South Gloucestershire’s director of public health, Sara Blackmore, told the committee: “In terms of information that is available to us, the number of clots occurring doesn’t exceed what you’d expect to see in the general population anyway.
“There’s no evidence showing any link between the vaccine and clots.”
The scare followed a small number of reports from Europe that people who had received the vaccine had developed blood clots a few days afterwards.
But blood clots occur for a variety of reasons, and there is no evidence that the vaccine raises the risk.
Blood clots happen in around one in 1,000 people in the general population every year.
According to the European Medicines Agency, close to five million people had received the AstraZeneca vaccine as of March 10, but only 37 blood clots had been reported – significantly fewer than would normally occur in the general population anyway.
Results from a long-awaited US trial of the vaccine in more than 32,000 volunteers also found there were no safety issues regarding blood clots.

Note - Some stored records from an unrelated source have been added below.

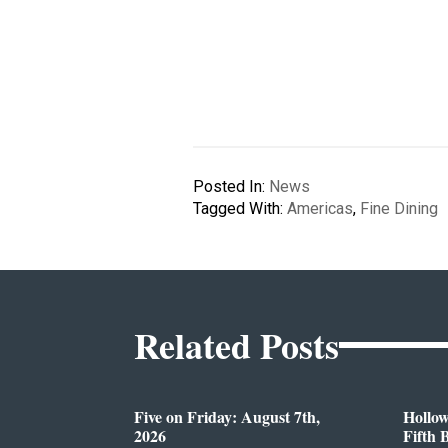
Posted In:
News
Tagged With:
Americas
,
Fine Dining
Related Posts
Five on Friday: August 7th,
Hollo
2026
Fifth 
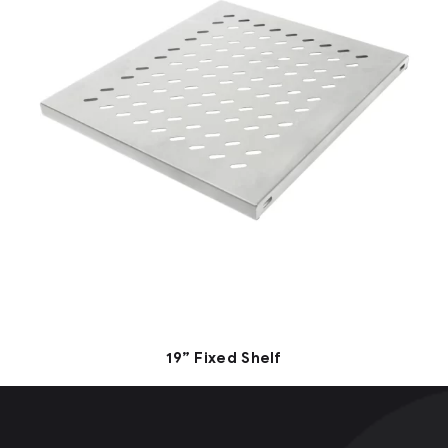
19” Fixed Shelf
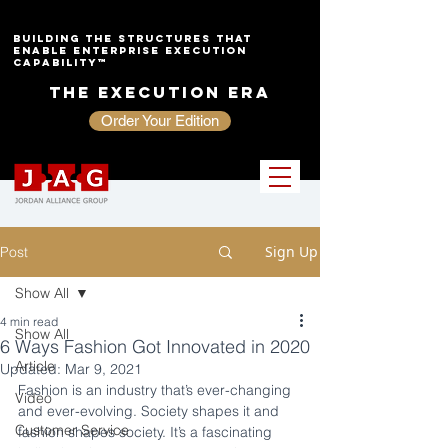
Building the Structures That
Enable Enterprise Execution
Capability™
The Execution Era
Order Your Edition
Sign Up
Post
Show All
4 min read
Show All
6 Ways Fashion Got Innovated in 2020
Article
Updated:
Mar 9, 2021
Fashion is an industry that’s ever-changing 
Video
and ever-evolving. Society shapes it and 
Customer Service
fashion shapes society. It’s a fascinating 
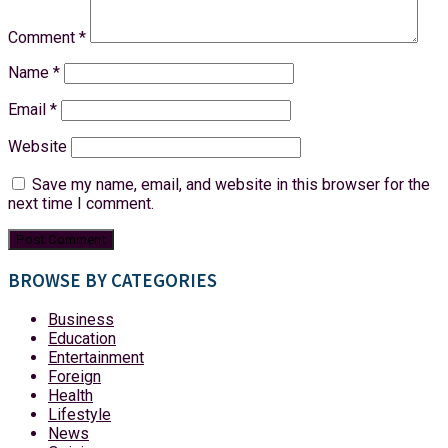
Comment
*
Name
*
Email
*
Website
Save my name, email, and website in this browser for the
next time I comment.
BROWSE BY CATEGORIES
Business
Education
Entertainment
Foreign
Health
Lifestyle
News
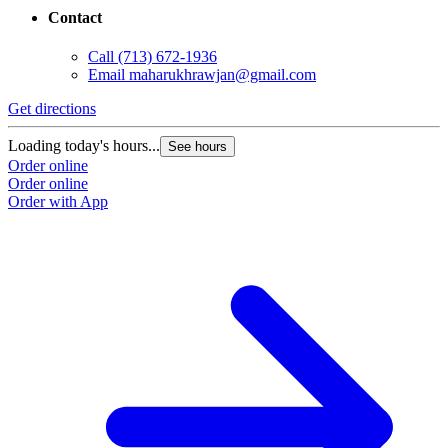
Contact
Call
(713) 672-1936
Email
maharukhrawjan@gmail.com
Get directions
Loading today's hours...
See hours
Order online
Order online
Order with App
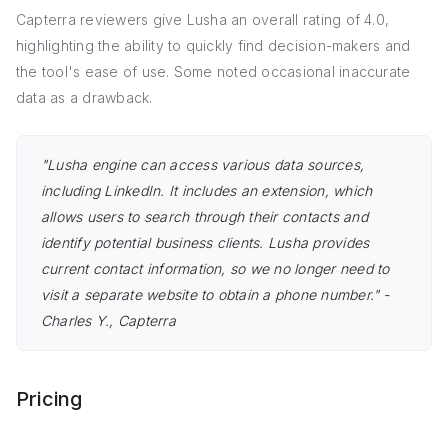
Capterra reviewers give Lusha an overall rating of 4.0,
highlighting the ability to quickly find decision-makers and
the tool's ease of use. Some noted occasional inaccurate
data as a drawback.
"Lusha engine can access various data sources,
including LinkedIn. It includes an extension, which
allows users to search through their contacts and
identify potential business clients. Lusha provides
current contact information, so we no longer need to
visit a separate website to obtain a phone number." -
Charles Y., Capterra
Pricing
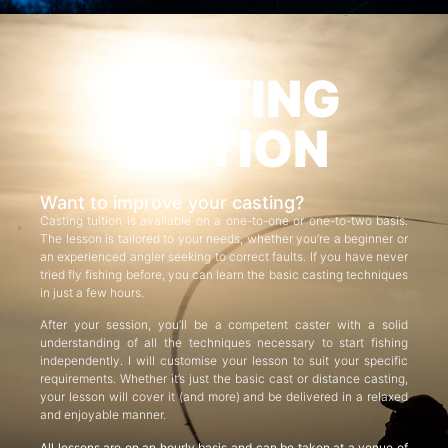
CASTING
TUITION
Want to improve your casting?
Casting tuition is available on a one-to-one or one-to-two basis.
The lesson is tailored to your needs, whether you’re a beginner or
an experienced angler seeking to correct faults. If you have never
tried fly fishing before, you can learn the basic casting techniques
in just a few hours.
After your session, you’ll be a competent caster with a solid
understanding of all the techniques necessary to start fishing
independently. I will customise your lesson to suit your specific
requirements. Whether it’s just the basic cast or distance casting,
your lesson will cover it (and more) and be delivered in a relaxed
and enjoyable manner.
All lessons are on an hourly basis and can be taken at a venue of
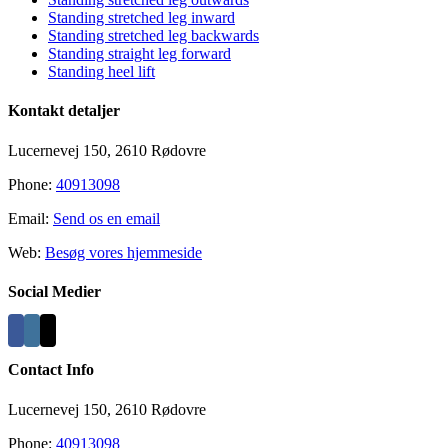
Standing stretched leg inward
Standing stretched leg backwards
Standing straight leg forward
Standing heel lift
Kontakt detaljer
Lucernevej 150, 2610 Rødovre
Phone:
40913098
Email:
Send os en email
Web:
Besøg vores hjemmeside
Social Medier
Contact Info
Lucernevej 150, 2610 Rødovre
Phone:
40913098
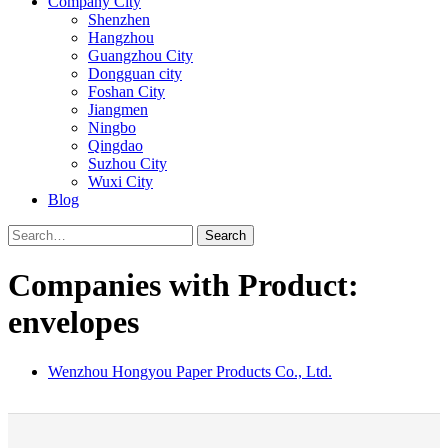
Company City
Shenzhen
Hangzhou
Guangzhou City
Dongguan city
Foshan City
Jiangmen
Ningbo
Qingdao
Suzhou City
Wuxi City
Blog
Search
Companies with Product:
envelopes
Wenzhou Hongyou Paper Products Co., Ltd.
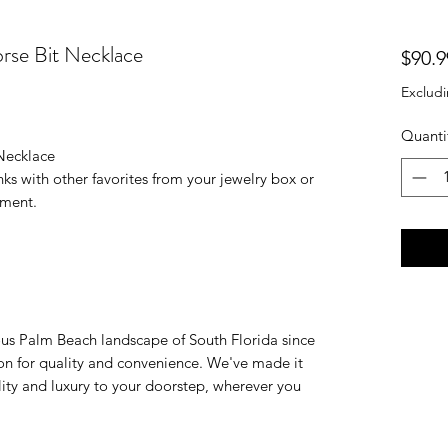
rse Bit Necklace
$90.9
Excludi
Quanti
Necklace
nks with other favorites from your jewelry box or
tement.
ious Palm Beach landscape of South Florida since
on for quality and convenience. We've made it
ality and luxury to your doorstep, wherever you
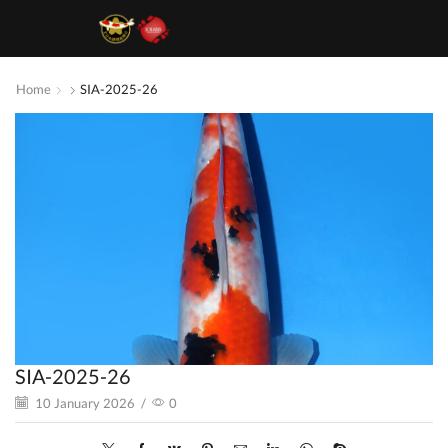
Home
SIA-2025-26
SIA-2025-26
10 January 2026
/
0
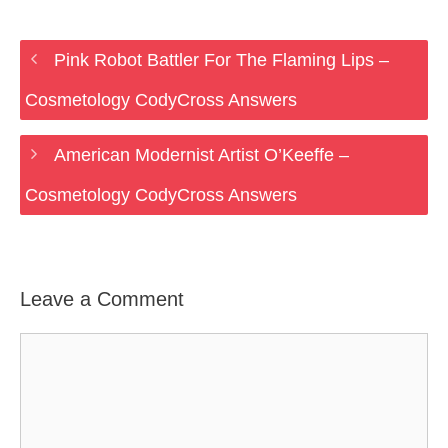
Pink Robot Battler For The Flaming Lips –
Cosmetology CodyCross Answers
American Modernist Artist O’Keeffe –
Cosmetology CodyCross Answers
Leave a Comment
Comment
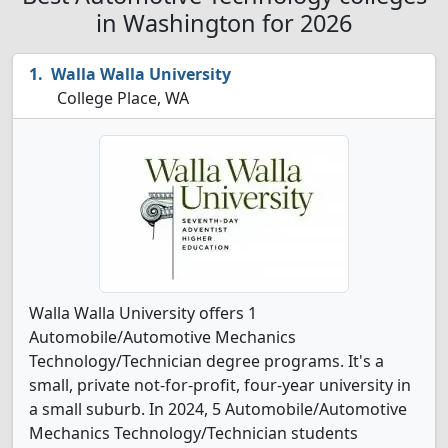
in Washington for 2026
Walla Walla University
College Place, WA
Walla Walla University offers 1
Automobile/Automotive Mechanics
Technology/Technician degree programs. It's a
small, private not-for-profit, four-year university in
a small suburb. In 2024, 5 Automobile/Automotive
Mechanics Technology/Technician students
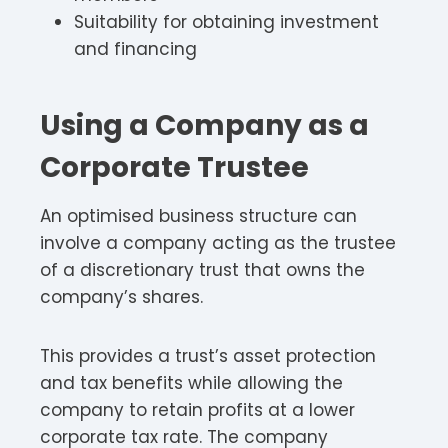
Suitability for obtaining investment
and financing
Using a Company as a
Corporate Trustee
An optimised business structure can
involve a company acting as the trustee
of a discretionary trust that owns the
company’s shares.
This provides a trust’s asset protection
and tax benefits while allowing the
company to retain profits at a lower
corporate tax rate. The company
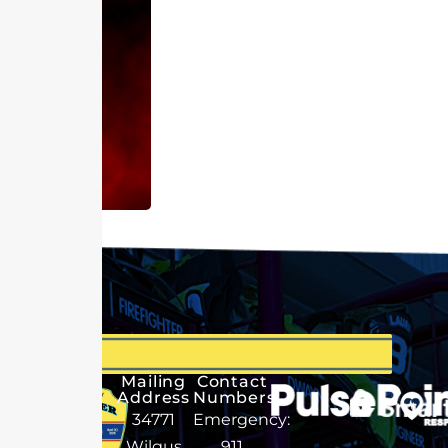
Mailing
Contact
Address
Numbers
34771
Emergency:
Wilgus
911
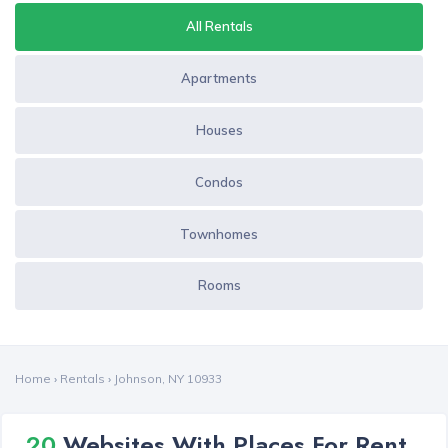
All Rentals
Apartments
Houses
Condos
Townhomes
Rooms
Home
›
Rentals
›
Johnson, NY 10933
20
Websites With Places For Rent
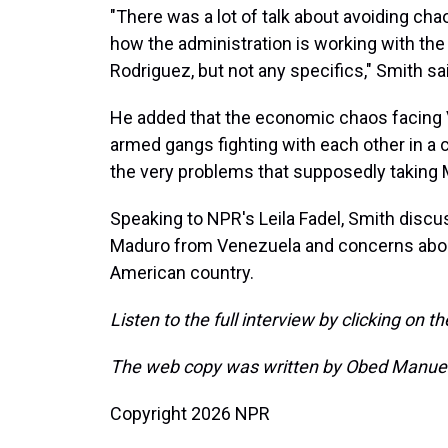
"There was a lot of talk about avoiding ch
how the administration is working with th
Rodriguez, but not any specifics," Smith sa
He added that the economic chaos facing Ve
armed gangs fighting with each other in a c
the very problems that supposedly taking 
Speaking to NPR's Leila Fadel, Smith discu
Maduro from Venezuela and concerns about
American country.
Listen to the full interview by clicking on t
The web copy was written by Obed Manuel
Copyright 2026 NPR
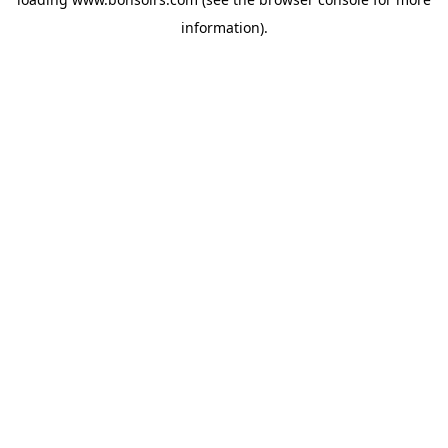
information).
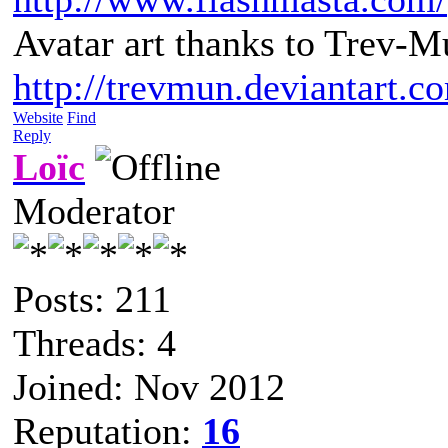
Avatar art thanks to Trev-M
http://trevmun.deviantart.c
Website
Find
Reply
Loïc
Moderator
Posts: 211
Threads: 4
Joined: Nov 2012
Reputation:
16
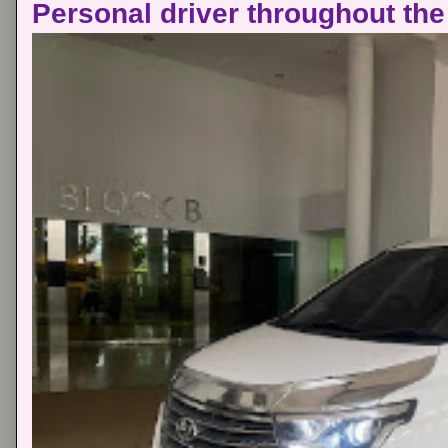
Personal driver throughout the 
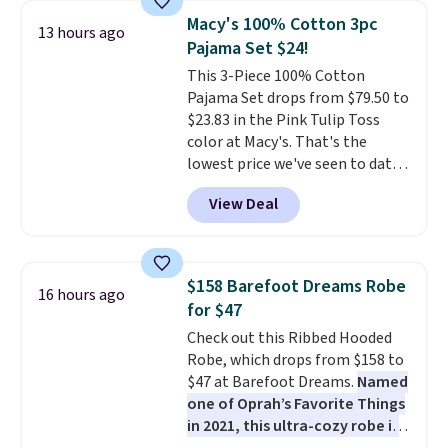
free shipping at $39. Otherwise,
Macy's 100% Cotton 3pc
13 hours ago
it adds $10.95. This is a final sale,
Pajama Set $24!
so no returns, exchanges, or
This 3-Piece 100% Cotton
price adjustments are allowed.
Pajama Set drops from $79.50 to
$23.83 in the Pink Tulip Toss
color at Macy's. That's the
lowest price we've seen to date.
The set includes pants with
View Deal
pockets, a tank top, and a self-
tie wrap.
Reviewers say the set
is soft and comfortable, and
they enjoy both lounging and
$158 Barefoot Dreams Robe
16 hours ago
sleeping in it. Two other colors
for $47
are available for $5 more. Log
Check out this Ribbed Hooded
into your free Macy's Rewards
Robe, which drops from $158 to
account to qualify for free
$47 at Barefoot Dreams.
Named
shipping at $39. Otherwise, it
one of Oprah’s Favorite Things
adds $10.95. This is a final sale,
in 2021, this ultra-cozy robe is
so no returns, exchanges, or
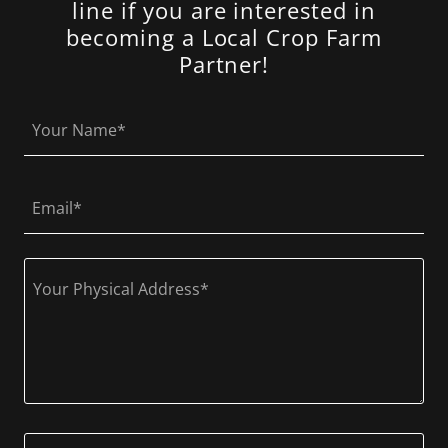
line if you are interested in
becoming a Local Crop Farm
Partner!
Your Name*
Email*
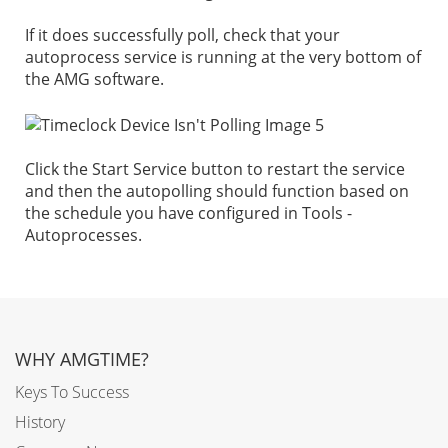
If it does successfully poll, check that your
autoprocess service is running at the very bottom of
the AMG software.
Click the Start Service button to restart the service
and then the autopolling should function based on
the schedule you have configured in Tools -
Autoprocesses.
WHY AMGTIME?
Keys To Success
History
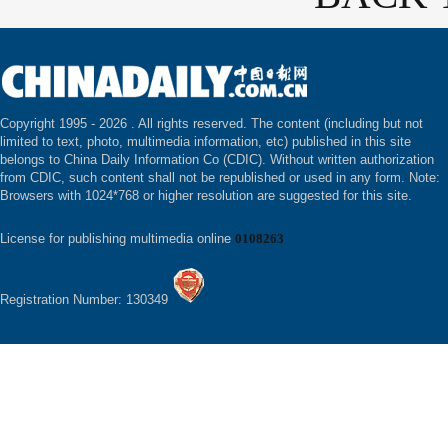
Copyright 1995 -
2026 . All rights reserved. The content (including but not
limited to text, photo, multimedia information, etc) published in this site
belongs to China Daily Information Co (CDIC). Without written authorization
from CDIC, such content shall not be republished or used in any form. Note:
Browsers with 1024*768 or higher resolution are suggested for this site.
License for publishing multimedia online
0108263
Registration Number: 130349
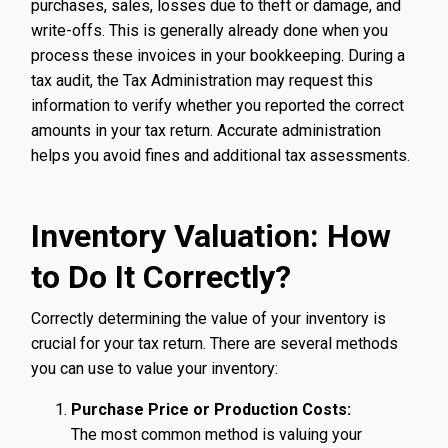
purchases, sales, losses due to theft or damage, and
write-offs. This is generally already done when you
process these invoices in your bookkeeping. During a
tax audit, the Tax Administration may request this
information to verify whether you reported the correct
amounts in your tax return. Accurate administration
helps you avoid fines and additional tax assessments.
Inventory Valuation: How
to Do It Correctly?
Correctly determining the value of your inventory is
crucial for your tax return. There are several methods
you can use to value your inventory:
Purchase Price or Production Costs:
The most common method is valuing your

The trial, by Columbia University and the University of Rochester in collaboration with AstraZeneca, found the vaccine was 79 per cent effective at stopping symptomatic Covid disease and 100 per cent effective at preventing people from falling seriously ill.
Ms Thompson said the vaccination programme in Bristol, North Somerset and South Gloucestershire is booking up to 1,200 vaccinations a day.
Around a third of all adults in the region have received their first dose of a Covid vaccine, and some have received their second dose, she said.
The programme is aiming to vaccinate all those aged 50 years and over, and younger people with a particular health risk, by the end of April.